[begin Text extract]

The entire two-paragraph context by author Jennifer Moses is good:
So here we are, the feminist and postfeminist and postpill generation. We somehow survived our own teen and college years (except for those who didn’t), and now, with the exception of some Mormons, evangelicals and Orthodox Jews, scads of us don’t know how to teach our own sons and daughters not to give away their bodies so readily. We’re embarrassed, and we don’t want to be, God forbid, hypocrites.
Still, in my own circle of girlfriends, the desire to push back is strong. I don’t know one of them who doesn’t have feelings of lingering discomfort regarding her own sexual past. And not one woman I’ve ever asked about the subject has said that she wishes she’d “experimented” more.
In fact, the entire WSJ article is good, and not only because it stirred up a strident response. (See “Why Do We Let Them Dress Like That?”, Jennifer Moses, Wall Street Journal, 19 Mar 2011, Page C3). Here is a selection from the address that referenced Moses’ article:
[In the view of many in the world, in sharp contrast to God’s view,] there has long been a cultural double standard that expected women to be sexually circumspect while excusing male immorality. The unfairness of such a double standard is obvious, and it has been justifiably criticized and rejected. In that rejection, one would have hoped that men would rise to the higher, single standard, but just the opposite has occurred—women and girls are now encouraged to be as promiscuous as the double standard expected men to be. Where once women’s higher standards demanded commitment and responsibility from men, we now have sexual relations without conscience, fatherless families, and growing poverty. Equal-opportunity promiscuity simply robs women of their moral influence and degrades all of society. In this hollow bargain, it is men who are “liberated” and women and children who suffer most. (“The Moral Force of Women”, D. Todd Christofferson, LDS General Conference, Oct 2013. )
In his address, Christofferson also teaches us the importance of appreciating everyone’s influence for good, regardless of the ways they work all day: “A pernicious philosophy that undermines women’s moral influence is the devaluation of marriage and of motherhood and homemaking as a career. Some view homemaking with outright contempt, arguing that it demeans women and that the relentless demands of raising children are a form of exploitation. They ridicule what they call “the mommy track” as a career. This is not fair or right. We do not diminish the value of what women or men achieve in any worthy endeavor or career—we all benefit from those achievements—but we still recognize there is not a higher good than motherhood or fatherhood in marriage.”
In a second footnote are cited important words from another address: “If being ‘selfless’ means a woman must give up her own inner identity and personal growth, that understanding of selflessness is wrong… But today’s liberationist model goes too far the other way, stereotyping women as excessively independent of their families. A more sensible view is that husbands and wives are interdependent with each other… The critics who moved mothers from dependence to independence skipped the fertile middle ground of interdependence. Those who moved mothers from selflessness to selfishness skipped the fertile middle ground of self-chosen service that contributes toward a woman’s personal growth. Because of these excesses, debates about the value of motherhood have, ironically, caused the general society to discount not only mothers but women in general.” (“Motherhood and the Moral Influence of Women”, Bruce C. Hafen, World Congress of Families II, Geneva, Switzerland, Plenary Session IV, 16 Nov 1999.)

[end Text extract]
[begin Listing]

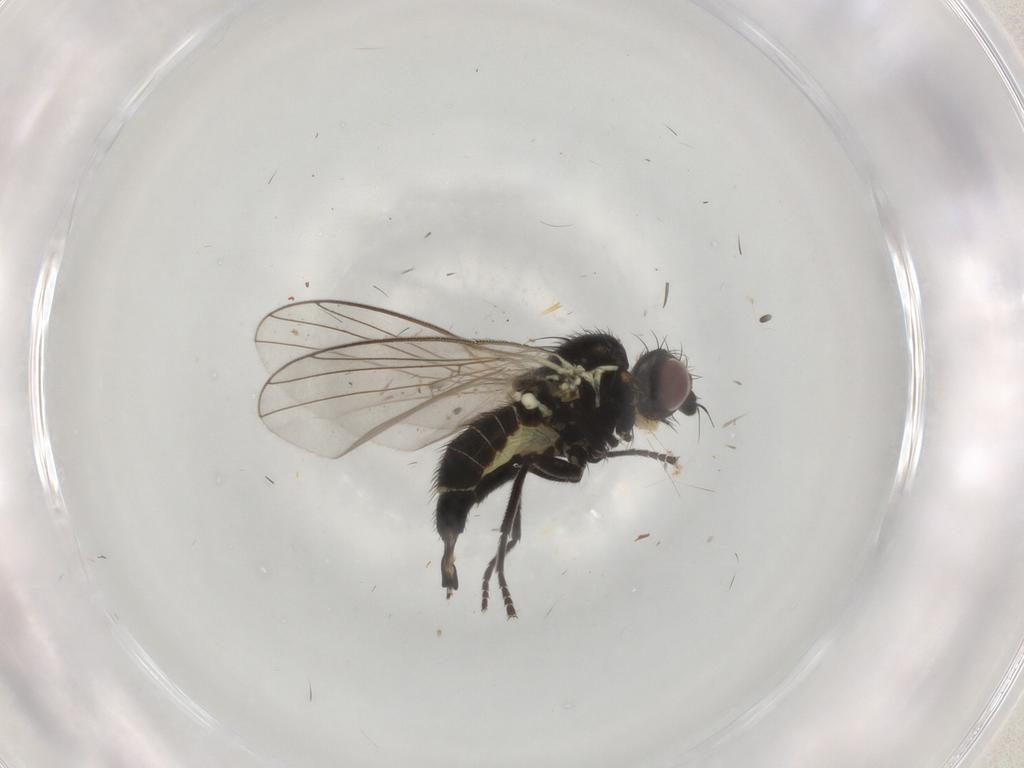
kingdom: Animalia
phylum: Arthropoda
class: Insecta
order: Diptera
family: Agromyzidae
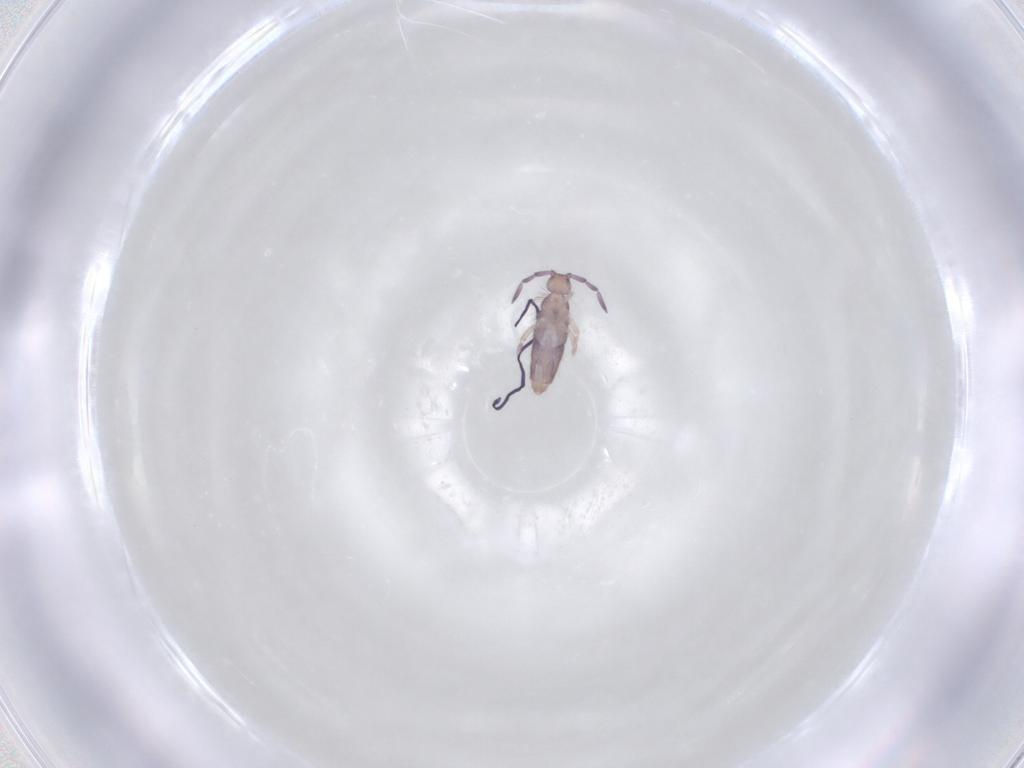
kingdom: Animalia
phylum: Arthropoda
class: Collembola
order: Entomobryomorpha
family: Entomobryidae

[end Listing]

What you should do: Name every titled work cited in the passage on women's moral influence.

Solution to this problem:
- "Why Do We Let Them Dress Like That?"
- "The Moral Force of Women"
- "Motherhood and the Moral Influence of Women"